A l'ouverture de cette « Conférence pour le changement en Syrie », une minute de silence a été observée en hommage aux victimes de la répression depuis le début du mouvement, le 15 mars dernier. Au programme de cette rencontre, une feuille de route devrait être définie pour préparer la transition démocratique. Les plus sceptiques demandent de véritables réformes et surtout, le départ du président syrien. L'opposition cherche à se structurer pour faire face à un régime en perte de crédit. Les contestataires considèrent la libération de certains détenus politiques comme une mesure « insuffisante et tardive ».
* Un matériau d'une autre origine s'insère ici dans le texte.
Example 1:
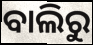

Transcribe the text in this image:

ବାଲିରୁ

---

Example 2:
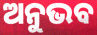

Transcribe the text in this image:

ଅନୁଭବ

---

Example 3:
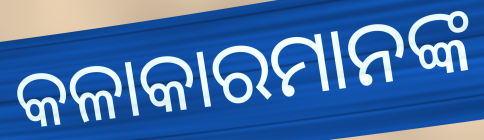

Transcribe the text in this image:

କଳାକାରମାନଙ୍କ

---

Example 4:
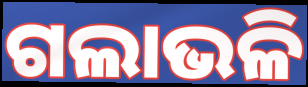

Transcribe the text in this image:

ଗଲାଭଳି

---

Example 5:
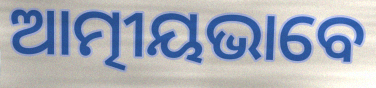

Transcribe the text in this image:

ଆତ୍ମୀୟଭାବେ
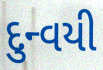
દુન્વયી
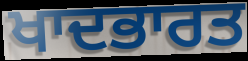
ਖਾਦਭਾਰਤ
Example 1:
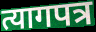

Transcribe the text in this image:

त्यागपत्र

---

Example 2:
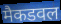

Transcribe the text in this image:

मैकडवल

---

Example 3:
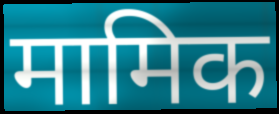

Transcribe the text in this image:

मामिक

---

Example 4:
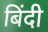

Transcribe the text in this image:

बिंदी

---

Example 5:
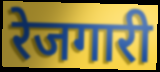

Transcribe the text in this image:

रेजगारी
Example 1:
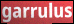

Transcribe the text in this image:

garrulus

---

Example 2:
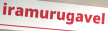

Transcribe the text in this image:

iramurugavel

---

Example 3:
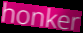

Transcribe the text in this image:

honker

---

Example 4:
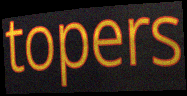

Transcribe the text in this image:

topers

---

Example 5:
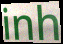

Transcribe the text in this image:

inh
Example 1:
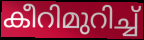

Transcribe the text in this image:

കീറിമുറിച്ച്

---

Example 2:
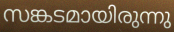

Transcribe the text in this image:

സങ്കടമായിരുന്നു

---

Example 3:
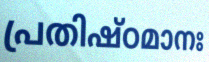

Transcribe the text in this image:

പ്രതിഷ്ഠമാനഃ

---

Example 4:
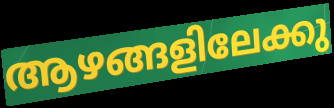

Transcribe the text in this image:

ആഴങ്ങളിലേക്കു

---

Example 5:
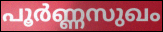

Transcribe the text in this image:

പൂർണ്ണസുഖം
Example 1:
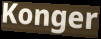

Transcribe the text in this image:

Konger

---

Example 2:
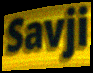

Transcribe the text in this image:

Savji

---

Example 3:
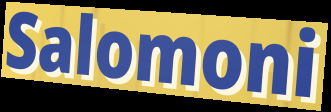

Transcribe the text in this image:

Salomoni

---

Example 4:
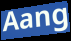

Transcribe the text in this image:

Aang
Le président Bachar el-Assad, lui, essaie de contrôler la situation. Mercredi 1er juin, en plus de l'amnistie, il a proposé la création d'une commission pour lancer « le débat national ». Cet organisme est composé du vice-président Farouk al-Chareh, de hauts responsables du parti Baas, et du Front national progressiste. Pour les opposants, il s'agit de manoeuvres politiques pour sauver le régime autoritaire de Bachar el-Assad.
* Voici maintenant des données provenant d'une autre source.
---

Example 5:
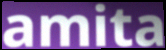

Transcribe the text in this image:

amita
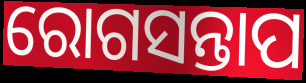
ରୋଗସନ୍ତାପ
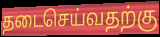
தடைசெய்வதற்கு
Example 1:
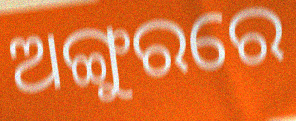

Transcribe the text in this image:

ଅଙ୍ଗୁରରେ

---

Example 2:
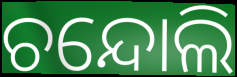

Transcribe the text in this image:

ଚନ୍ଦୋଲି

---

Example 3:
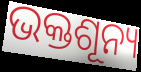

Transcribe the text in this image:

ଭକ୍ତଶୂନ୍ୟ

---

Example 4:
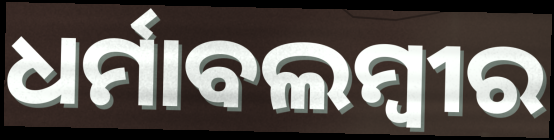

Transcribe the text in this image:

ଧର୍ମାବଲମ୍ବୀର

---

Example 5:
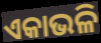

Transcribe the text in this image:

ଏକାଭଳି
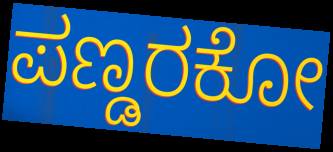
ಪಣ್ಡರಕೋ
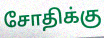
சோதிக்கு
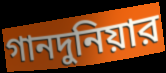
গানদুনিয়ার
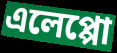
এলেপ্পো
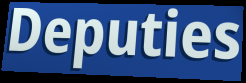
Deputies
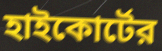
হাইকোর্টের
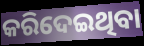
କରିଦେଇଥିବା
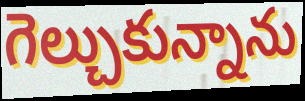
గెల్చుకున్నాను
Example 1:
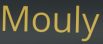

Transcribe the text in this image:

Mouly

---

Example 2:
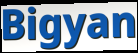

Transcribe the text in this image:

Bigyan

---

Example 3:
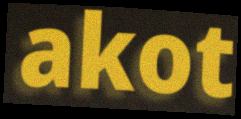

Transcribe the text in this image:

akot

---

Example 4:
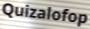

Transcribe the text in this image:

Quizalofop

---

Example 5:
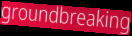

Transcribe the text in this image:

groundbreaking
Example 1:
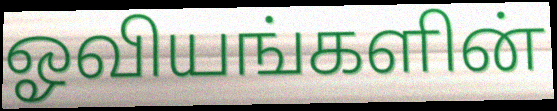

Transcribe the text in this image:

ஓவியங்களின்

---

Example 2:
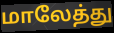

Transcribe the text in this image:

மாலேத்து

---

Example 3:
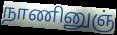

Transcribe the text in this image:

நாணினுஞ்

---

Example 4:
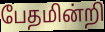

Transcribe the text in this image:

பேதமின்றி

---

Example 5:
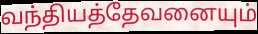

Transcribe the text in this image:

வந்தியத்தேவனையும்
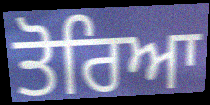
ਤੋਰਿਆ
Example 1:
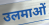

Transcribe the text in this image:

उलमाओं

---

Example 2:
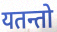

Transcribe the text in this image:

यतन्तो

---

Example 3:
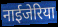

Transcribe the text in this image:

नाईजेरिया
Le besoin de réforme globale
Le peuple syrien comme la communauté internationale reste sceptique devant cette amnistie. Pour les opposants, ce n'est que de la poudre aux yeux lancée par un président sur la défensive. Les Syriens attendent un véritable renouveau politique démocratique. La Turquie, qui accueille les opposants au régime de Bachar el-Assad jusqu'à vendredi, considère que l'amnistie doit être suivie d'un processus de réforme globale. Cela aura l'effet d'une thérapie de choc sur le peuple syrien, selon le ministre turc des Affaires étrangères, Ahmet Davutoglu. Quant à la France, c'est Alain Juppé, le ministre des Affaires étrangères en tournée au Proche-Orient, qui réclame « un changement de cap beaucoup plus clair, plus ambitieux, plus audacieux ». Si le régime syrien ne change pas radicalement d'orientation politique, Bachar el-Assad est politiquement mort, analyse Burhan Galion, le directeur du Centre des études arabes et de l'Orient contemporain.
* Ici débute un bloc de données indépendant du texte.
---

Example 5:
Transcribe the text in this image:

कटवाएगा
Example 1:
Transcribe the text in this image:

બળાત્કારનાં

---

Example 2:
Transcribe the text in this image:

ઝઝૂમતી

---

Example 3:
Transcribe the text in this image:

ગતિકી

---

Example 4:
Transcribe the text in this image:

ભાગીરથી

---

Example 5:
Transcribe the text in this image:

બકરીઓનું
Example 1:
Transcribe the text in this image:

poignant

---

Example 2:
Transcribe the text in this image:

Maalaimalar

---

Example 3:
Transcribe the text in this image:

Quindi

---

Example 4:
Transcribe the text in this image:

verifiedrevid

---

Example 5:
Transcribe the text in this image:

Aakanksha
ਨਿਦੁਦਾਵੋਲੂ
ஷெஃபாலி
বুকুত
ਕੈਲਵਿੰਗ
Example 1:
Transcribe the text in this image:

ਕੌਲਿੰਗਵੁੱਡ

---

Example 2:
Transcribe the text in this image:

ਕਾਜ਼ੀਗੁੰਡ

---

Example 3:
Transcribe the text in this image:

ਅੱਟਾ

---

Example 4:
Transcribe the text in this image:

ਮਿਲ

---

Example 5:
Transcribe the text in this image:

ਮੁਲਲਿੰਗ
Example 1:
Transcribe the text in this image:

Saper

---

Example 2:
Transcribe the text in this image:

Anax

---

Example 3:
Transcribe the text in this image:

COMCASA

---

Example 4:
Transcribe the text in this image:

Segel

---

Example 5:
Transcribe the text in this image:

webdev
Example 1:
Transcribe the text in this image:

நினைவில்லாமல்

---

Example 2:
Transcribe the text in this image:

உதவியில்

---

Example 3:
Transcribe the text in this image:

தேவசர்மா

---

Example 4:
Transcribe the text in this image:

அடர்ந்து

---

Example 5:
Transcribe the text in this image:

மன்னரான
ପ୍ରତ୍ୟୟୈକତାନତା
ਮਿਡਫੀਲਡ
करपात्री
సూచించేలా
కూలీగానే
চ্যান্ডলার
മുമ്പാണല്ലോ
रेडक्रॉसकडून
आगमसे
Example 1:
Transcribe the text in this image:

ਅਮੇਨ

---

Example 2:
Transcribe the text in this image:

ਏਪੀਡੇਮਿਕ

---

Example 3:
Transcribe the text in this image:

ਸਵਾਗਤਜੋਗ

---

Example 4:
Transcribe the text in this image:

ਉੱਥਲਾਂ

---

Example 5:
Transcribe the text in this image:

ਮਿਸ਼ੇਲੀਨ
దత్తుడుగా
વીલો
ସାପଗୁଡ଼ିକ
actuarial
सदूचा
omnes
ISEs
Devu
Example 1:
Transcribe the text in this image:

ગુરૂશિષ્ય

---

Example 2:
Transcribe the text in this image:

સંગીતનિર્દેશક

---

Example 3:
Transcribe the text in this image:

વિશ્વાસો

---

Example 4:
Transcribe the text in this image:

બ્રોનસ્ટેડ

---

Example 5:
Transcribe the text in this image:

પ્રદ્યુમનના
Promouvoir le pluralisme politique
Le nouveau paysage politique de l'opposition ne doit exclure personne selon le chercheur syrien, Burhan Galion. L'amnistie générale des détenus politiques s'applique aussi aux Frères musulmans. Interdite en Syrie jusqu'à présent, cette confrérie veut faire partie du paysage politique. Le chef de la délégation des Frères musulmans, Melhem al-Douroubi, est d'ailleurs présent à la conférence d'Antalya en Turquie. Les Frères musulmans réclament un vrai engagement du gouvernement de Damas pour entériner leur liberté d'expression. C'est l'article 49 du Code pénal qui est dans leur ligne de mire. Cet article prévoit jusqu'à la peine de mort pour les personnes appartenant aux Frères musulmans. Cette loi anti-démocratique est aujourd'hui décriée par l'opposition.
Des crimes contre l'humanité
Mais avant les réformes, l'urgence est de mettre fin à la répression et aux tueries. Damas a appliqué une stratégie de la terreur selon Nadim Houry, spécialiste de la Syrie et du Liban à l’ONG Human Rights Watch. Alors que des enquêtes sont en cours sur la mort présumée par torture du jeune Hamza, l'organisation internationale dénonce des « crimes contre l'humanité » et des charniers dans la ville de Deraa. Depuis le début de la contestation en mars, il y a eu plus d'un millier de personnes tuées. Grâce à une cinquantaine de témoignages, l'organisation internationale a récupéré les preuves des « tueries systématiques et des actes de torture par les forces de sécurité syriennes ».